Continental Kennel Club is an international registry with club members and dogs registered in all 50 states and 30 foreign countries. Since 1991, Continental Kennel Club has served the dog world as one of the leading canine registries in the world and used the internet to promote, advertise, and publicize its services and programs.

While the internet is a wonderful medium for the free exchange of ideas all over the world, it can also be used to spread rumor and false information about people, businesses, and organizations. In the past there has been some misinformation circulated on the internet concerning CKC which has led to some common misconceptions about the Continental Kennel Club.  In the information that follows, we have attempted to answer those misconceptions as a series of frequently asked questions. For more information about CKC, please see our official rules or call a friendly representative for assistance.

Does Continental Kennel Club condone puppy mills?

Continental Kennel Club does not condone or promote “puppy mills”. The majority of CKC registrations come from individuals, not large commercial breeding operations. In 2006, two percent of our members were registered as kennel owners (a kennel owner being someone that has ten or more dogs registered). And, of those ordering applications for litters in 2006, only 10 percent were listed as kennels with CKC.

SOURCE DATA:
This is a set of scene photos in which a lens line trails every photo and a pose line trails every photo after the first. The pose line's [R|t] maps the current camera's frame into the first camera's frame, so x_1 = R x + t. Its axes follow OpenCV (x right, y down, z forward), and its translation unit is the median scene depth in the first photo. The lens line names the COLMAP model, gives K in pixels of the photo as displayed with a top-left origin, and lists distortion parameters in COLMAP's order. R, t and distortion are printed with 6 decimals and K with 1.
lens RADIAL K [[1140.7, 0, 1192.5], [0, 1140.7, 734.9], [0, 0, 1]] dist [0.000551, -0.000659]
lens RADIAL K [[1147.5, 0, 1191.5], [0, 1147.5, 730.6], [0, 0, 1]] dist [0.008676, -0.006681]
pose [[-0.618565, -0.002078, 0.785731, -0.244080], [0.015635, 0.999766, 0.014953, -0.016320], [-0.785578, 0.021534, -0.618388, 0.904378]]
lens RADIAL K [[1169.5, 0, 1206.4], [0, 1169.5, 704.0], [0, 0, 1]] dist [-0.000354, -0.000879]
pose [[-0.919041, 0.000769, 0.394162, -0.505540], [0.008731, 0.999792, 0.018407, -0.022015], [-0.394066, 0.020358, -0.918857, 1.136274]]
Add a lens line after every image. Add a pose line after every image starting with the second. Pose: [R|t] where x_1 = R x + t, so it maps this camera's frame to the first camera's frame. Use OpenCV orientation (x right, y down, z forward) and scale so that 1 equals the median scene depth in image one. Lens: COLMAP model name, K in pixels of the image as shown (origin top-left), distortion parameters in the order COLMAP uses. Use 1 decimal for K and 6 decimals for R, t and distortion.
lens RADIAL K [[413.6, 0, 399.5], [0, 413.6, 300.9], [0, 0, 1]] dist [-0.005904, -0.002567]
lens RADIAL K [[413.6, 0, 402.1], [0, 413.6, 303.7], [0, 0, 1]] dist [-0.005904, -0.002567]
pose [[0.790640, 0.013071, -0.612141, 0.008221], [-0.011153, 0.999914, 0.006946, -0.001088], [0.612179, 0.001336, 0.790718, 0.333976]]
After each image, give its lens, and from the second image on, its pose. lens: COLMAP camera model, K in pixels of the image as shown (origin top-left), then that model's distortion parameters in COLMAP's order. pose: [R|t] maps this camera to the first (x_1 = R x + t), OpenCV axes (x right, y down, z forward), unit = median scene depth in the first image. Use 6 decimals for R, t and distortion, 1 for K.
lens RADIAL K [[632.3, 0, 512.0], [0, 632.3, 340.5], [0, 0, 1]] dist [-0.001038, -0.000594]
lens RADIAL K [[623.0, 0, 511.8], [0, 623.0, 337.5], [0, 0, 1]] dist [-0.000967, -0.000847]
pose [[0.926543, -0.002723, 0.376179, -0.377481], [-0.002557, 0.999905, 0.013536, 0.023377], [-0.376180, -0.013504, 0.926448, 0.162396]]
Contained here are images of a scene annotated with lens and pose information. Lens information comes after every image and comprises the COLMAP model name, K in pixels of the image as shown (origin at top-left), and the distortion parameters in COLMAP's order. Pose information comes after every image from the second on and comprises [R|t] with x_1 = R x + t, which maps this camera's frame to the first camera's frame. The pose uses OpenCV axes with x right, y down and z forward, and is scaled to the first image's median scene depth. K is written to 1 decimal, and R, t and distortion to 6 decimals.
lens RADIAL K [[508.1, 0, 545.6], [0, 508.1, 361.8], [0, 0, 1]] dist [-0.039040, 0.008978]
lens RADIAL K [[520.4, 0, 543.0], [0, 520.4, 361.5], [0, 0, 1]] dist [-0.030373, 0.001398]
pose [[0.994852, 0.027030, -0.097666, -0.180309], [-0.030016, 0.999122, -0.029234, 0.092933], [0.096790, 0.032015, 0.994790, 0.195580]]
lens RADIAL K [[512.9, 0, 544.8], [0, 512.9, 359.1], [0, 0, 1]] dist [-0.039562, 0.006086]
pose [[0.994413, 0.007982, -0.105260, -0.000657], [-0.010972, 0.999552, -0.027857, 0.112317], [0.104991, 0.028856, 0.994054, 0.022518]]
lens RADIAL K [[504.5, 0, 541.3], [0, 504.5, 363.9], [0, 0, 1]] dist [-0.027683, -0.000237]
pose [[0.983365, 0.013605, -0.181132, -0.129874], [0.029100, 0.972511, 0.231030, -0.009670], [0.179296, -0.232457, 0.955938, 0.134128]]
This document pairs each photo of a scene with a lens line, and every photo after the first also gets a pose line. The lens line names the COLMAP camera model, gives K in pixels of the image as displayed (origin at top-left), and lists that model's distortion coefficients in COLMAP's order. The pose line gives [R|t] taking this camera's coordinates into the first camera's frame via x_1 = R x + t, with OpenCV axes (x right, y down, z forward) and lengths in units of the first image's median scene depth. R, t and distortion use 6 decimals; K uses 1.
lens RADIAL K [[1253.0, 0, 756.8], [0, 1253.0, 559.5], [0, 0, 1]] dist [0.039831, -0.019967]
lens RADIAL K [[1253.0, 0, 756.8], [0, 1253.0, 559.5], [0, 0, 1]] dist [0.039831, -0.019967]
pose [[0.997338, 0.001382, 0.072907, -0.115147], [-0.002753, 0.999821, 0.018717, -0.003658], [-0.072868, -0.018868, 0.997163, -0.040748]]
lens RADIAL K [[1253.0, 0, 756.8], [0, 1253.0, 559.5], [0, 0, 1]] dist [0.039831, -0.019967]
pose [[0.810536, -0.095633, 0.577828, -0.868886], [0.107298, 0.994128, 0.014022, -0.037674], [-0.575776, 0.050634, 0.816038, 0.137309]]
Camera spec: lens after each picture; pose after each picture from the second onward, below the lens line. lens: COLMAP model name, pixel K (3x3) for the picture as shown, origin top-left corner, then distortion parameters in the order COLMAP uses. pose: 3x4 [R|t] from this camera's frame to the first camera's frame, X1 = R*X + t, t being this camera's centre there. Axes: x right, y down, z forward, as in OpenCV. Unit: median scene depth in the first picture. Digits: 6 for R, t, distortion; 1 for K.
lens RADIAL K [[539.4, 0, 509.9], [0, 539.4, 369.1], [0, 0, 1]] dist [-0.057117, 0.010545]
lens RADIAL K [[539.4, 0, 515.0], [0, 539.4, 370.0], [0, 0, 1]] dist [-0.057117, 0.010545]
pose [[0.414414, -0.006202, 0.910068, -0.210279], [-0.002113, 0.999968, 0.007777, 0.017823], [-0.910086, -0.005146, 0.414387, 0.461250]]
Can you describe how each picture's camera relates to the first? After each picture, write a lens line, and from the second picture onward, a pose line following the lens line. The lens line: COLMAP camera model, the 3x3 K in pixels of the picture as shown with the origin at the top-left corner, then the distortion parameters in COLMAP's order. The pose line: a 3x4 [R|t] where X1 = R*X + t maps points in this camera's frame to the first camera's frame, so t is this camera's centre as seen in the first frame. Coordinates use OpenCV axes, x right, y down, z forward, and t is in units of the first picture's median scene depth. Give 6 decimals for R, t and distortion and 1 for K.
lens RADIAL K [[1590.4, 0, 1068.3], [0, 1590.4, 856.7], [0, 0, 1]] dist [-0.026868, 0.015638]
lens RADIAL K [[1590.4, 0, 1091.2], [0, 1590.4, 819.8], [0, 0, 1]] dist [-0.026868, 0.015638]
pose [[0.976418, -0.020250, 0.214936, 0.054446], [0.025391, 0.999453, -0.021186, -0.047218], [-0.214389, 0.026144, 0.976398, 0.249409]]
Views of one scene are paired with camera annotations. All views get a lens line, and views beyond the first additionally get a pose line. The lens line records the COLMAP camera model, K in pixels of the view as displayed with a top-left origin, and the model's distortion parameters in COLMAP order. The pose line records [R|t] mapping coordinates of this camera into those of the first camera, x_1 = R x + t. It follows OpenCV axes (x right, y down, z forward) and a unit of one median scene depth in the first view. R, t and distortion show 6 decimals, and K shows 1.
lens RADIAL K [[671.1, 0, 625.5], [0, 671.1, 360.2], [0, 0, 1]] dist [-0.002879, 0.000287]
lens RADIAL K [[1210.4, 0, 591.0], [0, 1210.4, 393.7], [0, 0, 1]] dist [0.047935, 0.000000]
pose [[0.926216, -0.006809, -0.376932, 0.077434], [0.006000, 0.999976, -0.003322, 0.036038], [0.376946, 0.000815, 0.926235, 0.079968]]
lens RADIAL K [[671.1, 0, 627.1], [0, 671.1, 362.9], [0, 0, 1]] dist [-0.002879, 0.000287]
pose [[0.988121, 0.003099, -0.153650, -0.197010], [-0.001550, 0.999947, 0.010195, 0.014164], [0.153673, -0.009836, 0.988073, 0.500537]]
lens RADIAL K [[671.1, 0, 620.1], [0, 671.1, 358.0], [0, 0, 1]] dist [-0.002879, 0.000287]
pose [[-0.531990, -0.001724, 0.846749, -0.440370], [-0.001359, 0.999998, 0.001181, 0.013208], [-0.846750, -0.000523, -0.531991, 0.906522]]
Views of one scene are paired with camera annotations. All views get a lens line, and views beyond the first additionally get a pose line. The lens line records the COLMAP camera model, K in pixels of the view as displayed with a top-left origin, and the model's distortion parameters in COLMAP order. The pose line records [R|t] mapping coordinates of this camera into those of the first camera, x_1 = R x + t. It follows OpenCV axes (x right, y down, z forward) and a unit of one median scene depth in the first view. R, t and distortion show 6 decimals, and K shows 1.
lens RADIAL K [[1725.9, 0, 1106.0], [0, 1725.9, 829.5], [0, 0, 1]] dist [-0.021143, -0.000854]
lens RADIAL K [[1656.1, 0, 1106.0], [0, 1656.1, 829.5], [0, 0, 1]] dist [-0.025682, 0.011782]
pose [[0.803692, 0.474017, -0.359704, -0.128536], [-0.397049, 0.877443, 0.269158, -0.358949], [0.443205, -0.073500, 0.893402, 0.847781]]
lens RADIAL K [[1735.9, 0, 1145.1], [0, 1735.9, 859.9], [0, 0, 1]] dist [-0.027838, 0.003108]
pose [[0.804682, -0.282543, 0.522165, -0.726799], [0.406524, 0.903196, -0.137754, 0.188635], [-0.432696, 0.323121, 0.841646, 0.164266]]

WORK ORDER A: From the Continental Kennel Club passage, reproduce word for word the portion from "Does Continental Kennel" to "kennels with CKC.".
WORK ORDER B: According to the Continental Kennel Club passage, why does the club present the information that follows as a series of frequently asked questions?
WORK ORDER C: In the Continental Kennel Club passage, what share of the club's members were registered as kennel owners in 2006?

PROBLEM SOLUTION A:
Does Continental Kennel Club condone puppy mills?

Continental Kennel Club does not condone or promote “puppy mills”. The majority of CKC registrations come from individuals, not large commercial breeding operations. In 2006, two percent of our members were registered as kennel owners (a kennel owner being someone that has ten or more dogs registered). And, of those ordering applications for litters in 2006, only 10 percent were listed as kennels with CKC.

PROBLEM SOLUTION B: Misinformation about CKC has circulated on the internet and led to common misconceptions about the club. The frequently asked questions are an attempt to answer those misconceptions.

PROBLEM SOLUTION C: Two percent.